Selected excerpt.
◆ ◆ ◆ ◆ ◆ ◆ ◆
# How tall?



## Indigo (Dec 29, 2005)

Hi! I'm fairly new to fish-keeping (with filters and such), and I have 2 tanks, a 10-gallon tropical tank and a 5-gallon goldfish tank (which I know is too small)...

How tall do fancy goldfish usually get? I have a red-capped oranda and a mainly-white fantail, and right now they're pretty small, about an inch and a half to 2 inches. I know they can get quite long, but I was thinking of moving them to a very long and wide, but fairly low, Rubbermaid tub (like the kind you put under a bed) with a strong filter. Will this work? How likely are they to jump? (it'll have a lid anyway, because we have cats) How tall does it need to be to keep their dorsal fins in the water, and them happy? I'd like it to be as low as possible since, for one, it'll make it bow out less, and for two, it'll be on top of my dresser, and I'm pretty short.

Thanks in advance for any help and advice!


----------



## MyCometGoldfish (Nov 1, 2005)

*Do you mean, like, a plastic container!? :shock: Are you out of your mind?! They do jump, and want a tank! Just asking .... what the heck gave you that idea?!*


----------



## Niki2105 (Apr 12, 2005)

Your best bet would be to go and buy a 20-30 gallon tank for them. But for a quick fix a Rubbermaid tub would probally work, but the best thing would be a glass tank at least 20 gallons. The fish will probally get 6- 8 inches long im not sure what hight they would get as none of mine are that big yet. The tank or tub whatever you get should probally be 1.5 or 2 feet tall, goldfish really need to be able to swim up and down as well as back and forth. How long have you had these two fish?.. they really need to be in a much bigger tank than a 5 gallon. Please try and get them a new home as soon as you can.


----------



## DUSTIN323 (Sep 21, 2005)

I mean I would think they would get about 2"-3.5" if they get about 6"-8" long. They need a tank really though. I myself have kept mollies in a big rubbermaid container but trust me it couldn't have fit under a bed. Also 1 goldfish needs 20 gallons of water & 10 gallons for each after that. Even if their dorsal fins are in the water they still need room to swim. I believe goldfish like to swim from top-middle-bottom.
◆ ◆ ◆ ◆ ◆ ◆ ◆
Exercise A.
In the goldfish thread, replace "tropical" with "freshwater" and write out the passage starting at "# How tall?" and ending at "is too small)...".
Exercise B.
In the goldfish thread, how tall does Niki2105 say the tank or tub should probably be?
Exercise C.
Write the next part of the goldfish thread, picking up right after its final post.

Record set.
◆ ◆ ◆ ◆ ◆ ◆ ◆
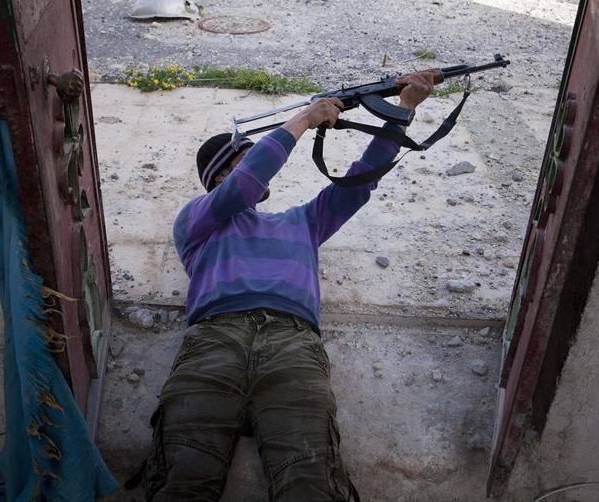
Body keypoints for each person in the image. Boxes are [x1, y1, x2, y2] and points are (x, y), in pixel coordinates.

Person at [139, 72, 435, 501]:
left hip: (293, 342)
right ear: (220, 175)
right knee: (182, 482)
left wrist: (402, 111)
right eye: (248, 159)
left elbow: (359, 182)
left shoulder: (304, 221)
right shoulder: (198, 218)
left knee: (310, 484)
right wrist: (303, 120)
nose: (262, 168)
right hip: (215, 338)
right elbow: (245, 183)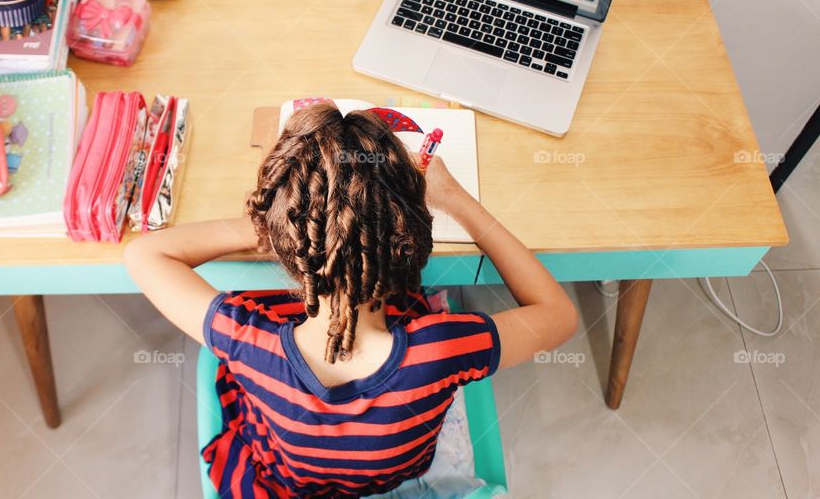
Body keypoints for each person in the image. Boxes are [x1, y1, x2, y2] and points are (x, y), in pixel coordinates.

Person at [124, 103, 578, 497]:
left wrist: (288, 222)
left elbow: (145, 253)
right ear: (410, 235)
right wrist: (457, 200)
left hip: (287, 479)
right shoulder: (443, 350)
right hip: (399, 473)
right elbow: (558, 315)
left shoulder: (247, 342)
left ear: (287, 240)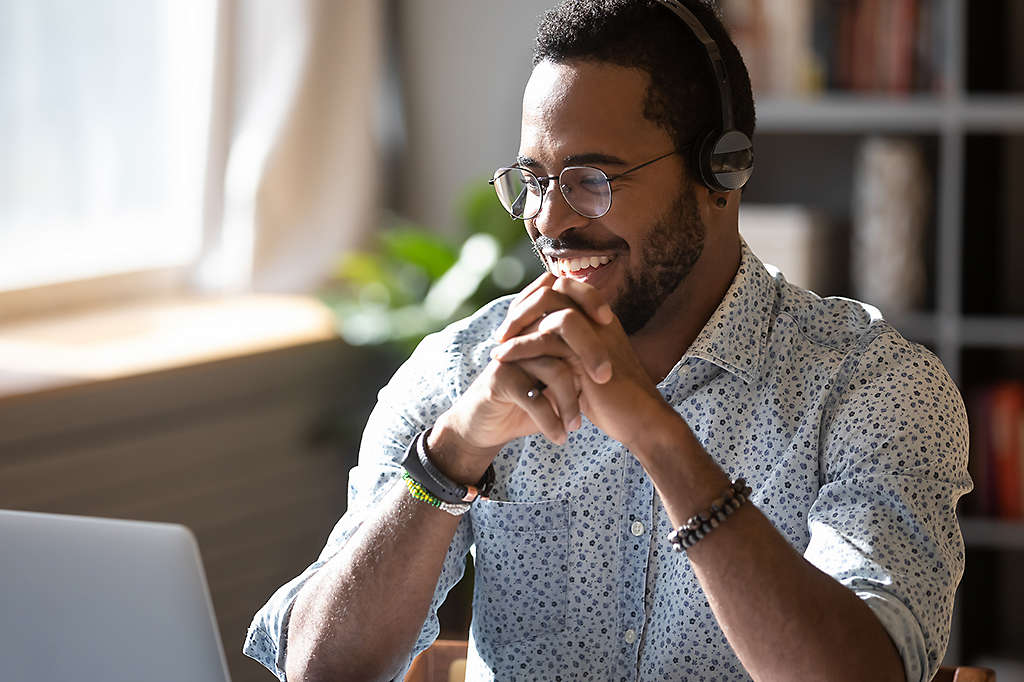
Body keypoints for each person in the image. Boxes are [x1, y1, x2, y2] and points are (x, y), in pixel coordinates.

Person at [244, 1, 971, 680]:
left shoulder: (871, 387)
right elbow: (318, 669)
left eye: (592, 178)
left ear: (722, 170)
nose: (549, 221)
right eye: (534, 179)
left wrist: (660, 439)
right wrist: (452, 453)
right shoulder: (461, 372)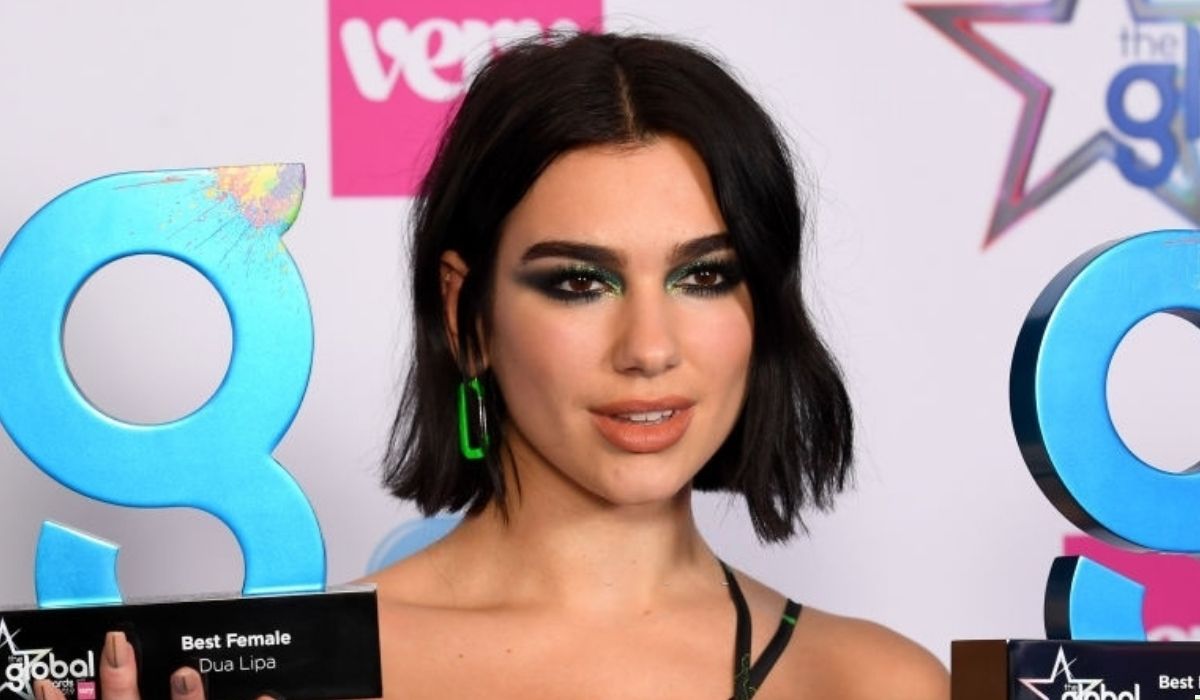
◆ ◆ ◆ ◆ ◆ ◆ ◆
Task response A.
# How tall?



## Indigo (Dec 29, 2005)

Hi! I'm fairly new to fish-keeping (with filters and such), and I have 2 tanks, a 10-gallon freshwater tank and a 5-gallon goldfish tank (which I know is too small)...

Task response B.
About 1.5 or 2 feet tall.

Task response C.
----------



## ron v (Feb 24, 2005)

Rubbermaid containers are fine. Several years ago, I sold fish to a wholesaler on a regular basis. I used rubbermaid containers to grow-out fry.


----------



## DUSTIN323 (Sep 21, 2005)

It is fine if the container is big enough.


----------



## ron v (Feb 24, 2005)

Yes... what Dustin said.


----------



## x-Golden-Lucy-x (Jan 14, 2006)

how tall exactly is the tub? it will need to be at least as tall as your tell gallon (if its a standard ten gal?) for them to be comfortable.


----------



## WaterBoy~ (Jan 25, 2006)

fancy goldfish will get 2 b about as tall as a closed fist and about as long as your open hand (not including the tail) but they will grow this big provided they are in a big enough tank.


----------



## sambi7878 (Dec 23, 2005)

A goldfish will need 10-20 gal tank for just one goldfish. They grow 6-8 inches in length as what niki said. For 2 goldfish, you should have a 20-30 gal tank. They usually need a large tank because they swim in all directions and yes...they really jump!

If I were you, i'll have a glass tank.


----------



## x-Golden-Lucy-x (Jan 14, 2006)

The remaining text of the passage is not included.